Readtimes.id– Skandal kasus korupsi yang menimpa Gubernur Sulsel, Nurdin Abdullah, sekali lagi membuka mata publik bahwa jabatan Kepala Daerah di Indonesia tak pernah luput dari lingkaran “rent seeking” yang senantiasa menghubungkannya dengan birokrasi dan pengusaha yang mencari untung dari sisi ekonomi melalui monopoli proyek.
Berawal dari permohonan perizinan penggarapan sebuah proyek, para pengusaha atau kontraktor ini lantas mendekati para penguasa (red. Kepala Daerah) melalui para pejabat birokrasinya untuk lantas mengatur hal -hal yang dapat digunakan untuk mempermudah keluarnya izin penggarapan proyek. Hal ini termasuk pemberian ” uang pelicin” atau uang “tanda terimakasih” yang berujung pada praktik suap maupun gratifikasi seperti yang dialami oleh Nurdin Abdullah dan beberapa Kepala Daerah yang telah ditangkap oleh Komisi Pemberantasan Korupsi ( KPK ) sebelumnya.
Hal ini yang kemudian berusaha digambarkan secara eksklusif oleh Bagus Sudarmanto, Kriminolog dari Universitas Indonesia pada readtimes.id menyoal kasus korupsi Kepala Daerah yang senantiasa menggandeng para kontraktor korup
“Dalam kriminologi, korupsi amat lekat dengan pertimbangan rasional, dalam konteks ini untung rugi sebagai ‘biaya’ dari bisnis. Misalnya, jika proses perizinan secara formal akan memakan waktu lama, yang kemudian berdampak pada biaya, maka bisa saja dalam kalkulasi para kontraktor tersebut, menyuap pejabat yang bersangkutan menjadi jalan yang paling efektif dan cost efficient ” terangnya
Dalam penjelasannya pihaknya juga mengatakan bahwa pada dasarnya skandal kasus korupsi yang melibatkan kerah putih sejatinya tidak dapat dilihat sebagai suatu fenomena yang berdiri sendiri. Melainkan sesuatu yang melalui proses belajar yang komprehensif oleh para pelakunya, mulai dari modus hingga rasionalisasinya.

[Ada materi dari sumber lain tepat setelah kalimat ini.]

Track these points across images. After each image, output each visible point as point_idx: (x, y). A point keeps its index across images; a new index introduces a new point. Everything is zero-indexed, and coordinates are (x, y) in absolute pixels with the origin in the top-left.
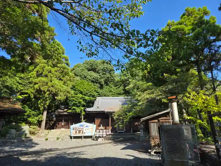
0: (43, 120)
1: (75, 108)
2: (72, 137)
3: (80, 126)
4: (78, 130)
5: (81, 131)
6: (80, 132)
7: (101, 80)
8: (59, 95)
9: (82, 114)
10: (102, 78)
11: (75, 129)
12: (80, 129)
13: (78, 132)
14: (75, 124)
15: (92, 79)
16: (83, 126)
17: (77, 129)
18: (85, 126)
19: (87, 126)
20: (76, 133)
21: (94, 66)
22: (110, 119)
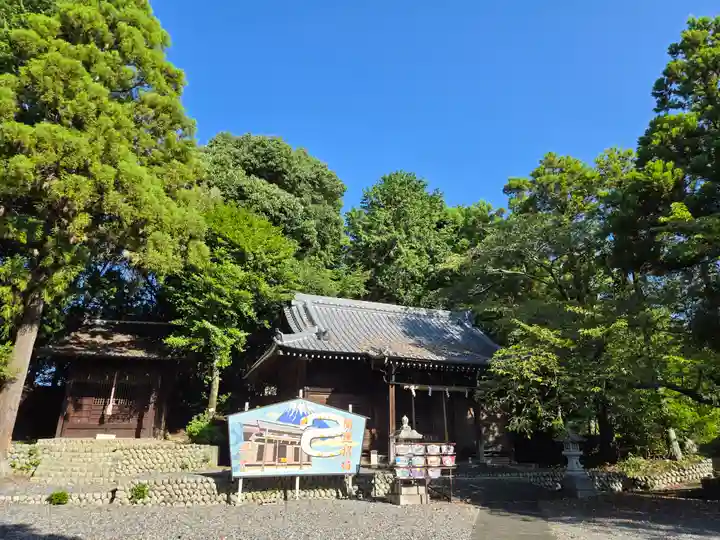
0: (12, 380)
1: (207, 324)
2: (237, 479)
3: (284, 418)
4: (270, 441)
5: (290, 450)
6: (280, 450)
7: (307, 223)
8: (150, 243)
9: (216, 363)
10: (307, 215)
11: (254, 437)
12: (285, 437)
13: (269, 449)
14: (252, 407)
15: (275, 210)
16: (297, 422)
17: (267, 435)
18: (310, 419)
19: (319, 423)
20: (260, 457)
21: (278, 160)
22: (392, 391)
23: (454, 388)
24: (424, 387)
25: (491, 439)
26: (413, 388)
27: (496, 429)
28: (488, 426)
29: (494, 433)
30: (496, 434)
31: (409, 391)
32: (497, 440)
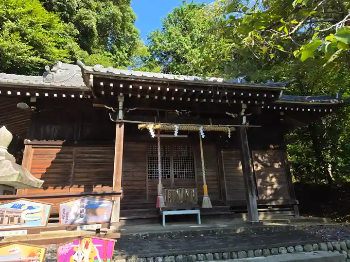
22: (120, 131)
23: (210, 127)
24: (168, 127)
25: (269, 192)
26: (151, 127)
27: (274, 180)
28: (264, 177)
29: (272, 185)
30: (275, 186)
31: (146, 131)
32: (276, 194)
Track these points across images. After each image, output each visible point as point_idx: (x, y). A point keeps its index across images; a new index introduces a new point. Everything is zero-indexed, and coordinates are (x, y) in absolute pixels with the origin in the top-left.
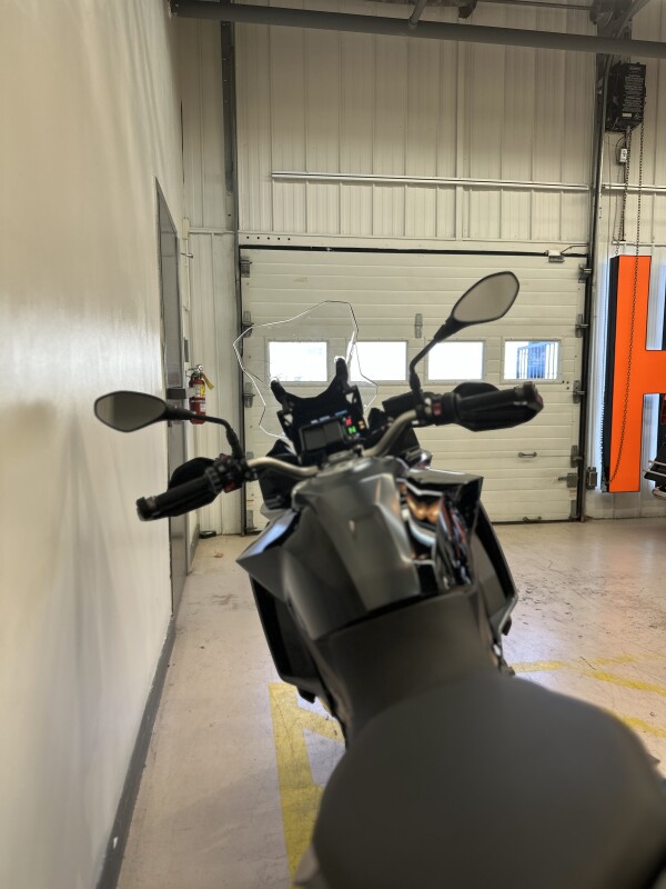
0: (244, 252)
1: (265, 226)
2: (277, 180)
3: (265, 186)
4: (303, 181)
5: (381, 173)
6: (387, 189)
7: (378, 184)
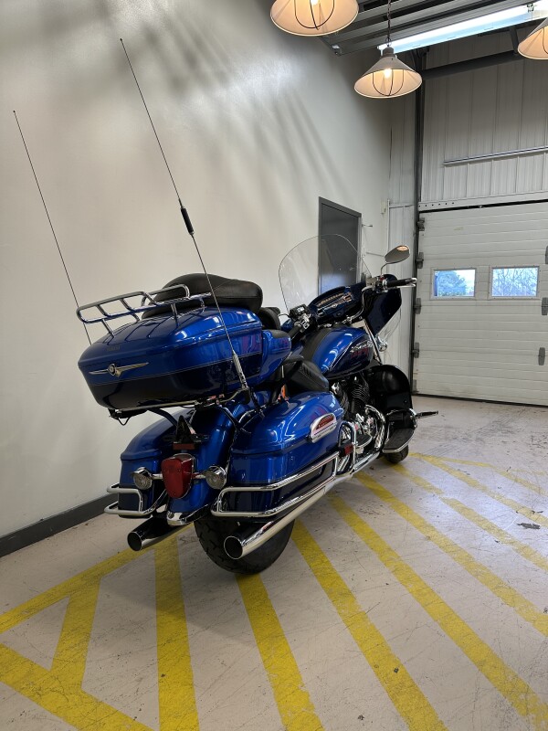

Ketika disinggung mengenai apakah skandal lingkaran rent seeking yang melibatkan penguasa, pengusaha dan birokrasi ini adalah sebuah fenomena negara berkembang, Bagus Sudarmanto melihat ini adalah sesuatu yang umum terjadi pada setiap negara jika itu dilihat dari pandangan rasional, analisa cost benefit atas keputusan bisnis.
Namun mengapa praktiknya marak terjadi di negara berkembang karena korupsi dan suap itu sudah demikian membudaya di semua lapisan, bahkan sampai memasuki pada sistem peradilan pidana itu sendiri. Dan sudah menjadi rahasia umum seperti yang terjadi di Indonesia
Bagaimana cara penanganannya ?
Menurut Kriminolog sekaligus wartawan senior di media ternama di Jakarta ini para penegak hukum harus kembali mengenali faktor -faktor pemicu tindakan korup atau yang yang kemudian disebut sebagai fraud triangle yaitu pressure, opportunity, dan rationalization oleh Donal R Cressey (1950).
Para penegak hukum harus memahami bahwa tekanan (pressure) dapat muncul baik dalam konteks tekanan pribadi dan sosial pelaku, maupun tekanan secara sistemik yang kemudian memberi ruang pada ‘solusi alternatif’. Kesempatan ( oppurtunity) dapat muncul sebagai konsekuensi dari tekanan, begitupula lemahnya oversight dalam sistem perizinan, proyek dan tender sehingga mudah bagi para pelaku untuk melakukan persekongkolan jahat. Rasionalisasi tentu lekat dengan pertimbangan cost benefit dari biaya bisnis (cost of doing bussiness)
Ini semua perlu dikenali dengan baik oleh para penegak hukum agar penanganan kasus korupsi di tataran pengambil kebijakan yang melibat birokrasi dan pengusaha dapat dilakukan dengan cepat dan tepat.